To never attempt is to always fail. It's possible the trying provides the adrenalin. I have fun with myself at the words I come up with. It's my inexperience at typing. I might start a screwed up word book. How about Glen Views Terms and Slang. Ah Oh ! (maybe a might too close to Sling Blade). How about "Dancers In My Head". "Maybe, Let's Play Peek A Boo In My Brain."                        

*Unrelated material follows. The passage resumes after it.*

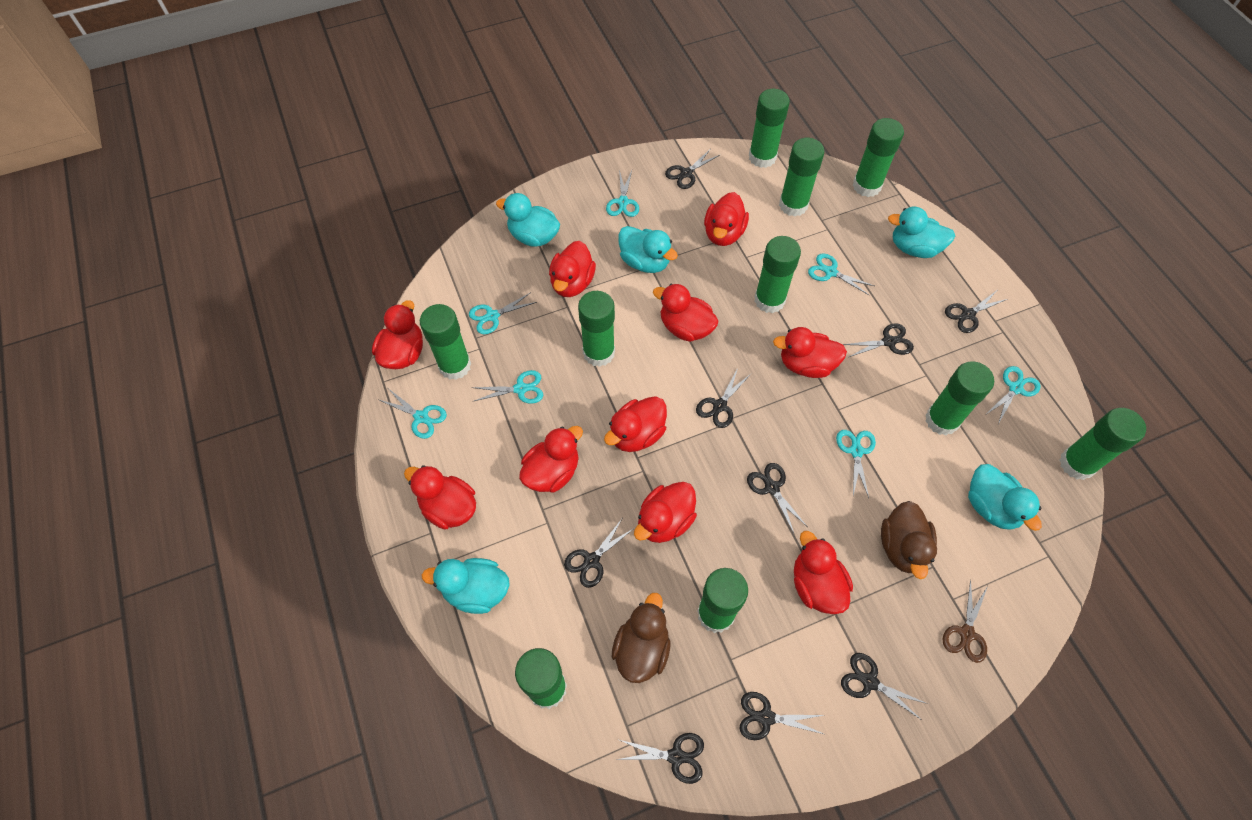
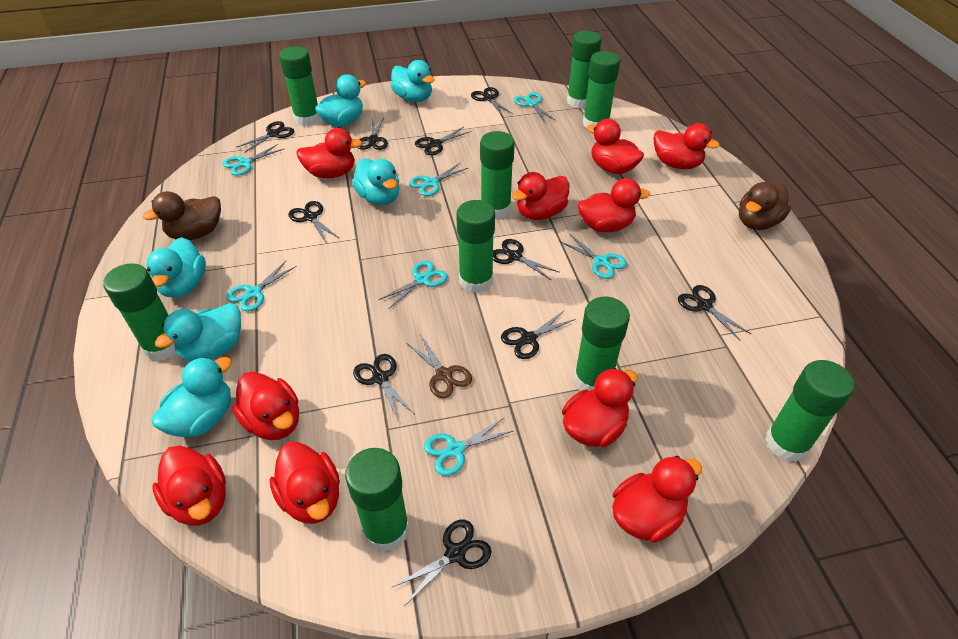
black scissors: [564,519,633,588] [616,733,704,784] [665,150,720,189] [696,368,751,428] [740,692,826,740] [747,463,808,533] [841,653,928,720] [843,323,914,357] [945,291,1007,333] = 9 -> [236,121,294,153] [288,201,339,242] [353,354,414,420] [357,118,388,150] [391,520,492,606] [415,127,471,155] [471,87,513,117] [493,239,559,280] [501,310,576,359] [678,285,751,340] = 10
green glue stick: [420,304,471,380] [515,648,567,709] [578,291,615,367] [697,568,748,633] [749,89,790,168] [754,236,801,313] [779,138,824,217] [853,118,904,197] [925,361,994,435] [1060,408,1146,480] = 10 -> [103,263,176,361] [279,46,321,126] [345,448,409,552] [456,200,495,293] [480,131,515,219] [567,31,602,109] [574,297,630,391] [583,51,620,128] [765,360,854,462] = 9
turquoise duck: [422,558,510,614] [496,193,560,247] [618,226,678,273] [888,206,955,258] [968,464,1042,531] = 5 -> [146,237,206,298] [152,357,232,437] [155,303,241,362] [315,74,366,127] [352,158,400,205] [391,60,435,102] = 6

  1. I haven't finished reading this post, but when I read this line just now "No I do not have schizophrenia" I had to laugh and laugh, because I just wrote that about myself yesterday and I had not read this post of yours at the time. Are you sure you are not my long lost brother??? Hmmmmm

    I swear some of things you say at times sound so much like me..........wait..... I feel the makings of another story or book or something. I better shut up, you might steal my idea hahaha!! Ok, back to reading.........

  2. Ok, now it is getting scary........ Now I read this line "she presents a beautiful smile, 1.5 tons of bondo and a handful of "OXYCOTIN". (They take us for oxy-morons)". Well now, I thought that oxycotin-oxymoron joke I made on a comment to you awhile back was from MY mind.......original..... but NO, here I am reading this from you, something you wrote in 2010 and today is the first time I read it. Alright, something is up, am I one of those people in your head??? hahaha. Maybe I am not real after all. Oh my, I feel like I am going crazyyyyyyyyyy *laughing*

    Well, yeah, I think you are my twin brother and we were separated at birth, maybe we were conjoined twins at that hahaha!!! oh wait, I don't think a boy and girl can be conjoined... anyway, how interesting and weirdly strange this all is.